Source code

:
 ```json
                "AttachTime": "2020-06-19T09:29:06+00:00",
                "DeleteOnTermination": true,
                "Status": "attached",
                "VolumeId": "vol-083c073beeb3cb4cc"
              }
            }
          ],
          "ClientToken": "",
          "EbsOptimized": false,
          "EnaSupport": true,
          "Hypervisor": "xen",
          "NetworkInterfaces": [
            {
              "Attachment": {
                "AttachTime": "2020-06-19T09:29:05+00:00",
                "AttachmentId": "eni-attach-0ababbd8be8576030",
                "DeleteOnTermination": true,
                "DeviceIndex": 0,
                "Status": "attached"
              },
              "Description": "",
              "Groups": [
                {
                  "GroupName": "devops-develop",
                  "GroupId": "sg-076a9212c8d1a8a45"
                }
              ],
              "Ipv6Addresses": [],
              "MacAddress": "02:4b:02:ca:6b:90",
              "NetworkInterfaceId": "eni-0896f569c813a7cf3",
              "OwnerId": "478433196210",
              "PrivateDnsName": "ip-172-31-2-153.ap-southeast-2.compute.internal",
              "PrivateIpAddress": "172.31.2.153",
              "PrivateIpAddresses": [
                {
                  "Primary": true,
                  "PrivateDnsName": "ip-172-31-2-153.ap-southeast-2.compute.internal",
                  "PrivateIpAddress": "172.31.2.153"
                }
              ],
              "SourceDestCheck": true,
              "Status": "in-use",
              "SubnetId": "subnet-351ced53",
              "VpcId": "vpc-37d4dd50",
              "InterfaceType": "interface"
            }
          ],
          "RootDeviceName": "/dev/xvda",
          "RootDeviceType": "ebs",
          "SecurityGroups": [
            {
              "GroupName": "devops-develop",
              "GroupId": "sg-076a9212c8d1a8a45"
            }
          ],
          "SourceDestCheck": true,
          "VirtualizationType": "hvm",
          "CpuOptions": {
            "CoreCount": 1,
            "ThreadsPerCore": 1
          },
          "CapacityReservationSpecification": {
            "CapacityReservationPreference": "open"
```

- _Your assignment_
Reproduce the data exactly, altering nothing.

- _Answer for the task_
Source code

:
 ```json
                "AttachTime": "2020-06-19T09:29:06+00:00",
                "DeleteOnTermination": true,
                "Status": "attached",
                "VolumeId": "vol-083c073beeb3cb4cc"
              }
            }
          ],
          "ClientToken": "",
          "EbsOptimized": false,
          "EnaSupport": true,
          "Hypervisor": "xen",
          "NetworkInterfaces": [
            {
              "Attachment": {
                "AttachTime": "2020-06-19T09:29:05+00:00",
                "AttachmentId": "eni-attach-0ababbd8be8576030",
                "DeleteOnTermination": true,
                "DeviceIndex": 0,
                "Status": "attached"
              },
              "Description": "",
              "Groups": [
                {
                  "GroupName": "devops-develop",
                  "GroupId": "sg-076a9212c8d1a8a45"
                }
              ],
              "Ipv6Addresses": [],
              "MacAddress": "02:4b:02:ca:6b:90",
              "NetworkInterfaceId": "eni-0896f569c813a7cf3",
              "OwnerId": "478433196210",
              "PrivateDnsName": "ip-172-31-2-153.ap-southeast-2.compute.internal",
              "PrivateIpAddress": "172.31.2.153",
              "PrivateIpAddresses": [
                {
                  "Primary": true,
                  "PrivateDnsName": "ip-172-31-2-153.ap-southeast-2.compute.internal",
                  "PrivateIpAddress": "172.31.2.153"
                }
              ],
              "SourceDestCheck": true,
              "Status": "in-use",
              "SubnetId": "subnet-351ced53",
              "VpcId": "vpc-37d4dd50",
              "InterfaceType": "interface"
            }
          ],
          "RootDeviceName": "/dev/xvda",
          "RootDeviceType": "ebs",
          "SecurityGroups": [
            {
              "GroupName": "devops-develop",
              "GroupId": "sg-076a9212c8d1a8a45"
            }
          ],
          "SourceDestCheck": true,
          "VirtualizationType": "hvm",
          "CpuOptions": {
            "CoreCount": 1,
            "ThreadsPerCore": 1
          },
          "CapacityReservationSpecification": {
            "CapacityReservationPreference": "open"
```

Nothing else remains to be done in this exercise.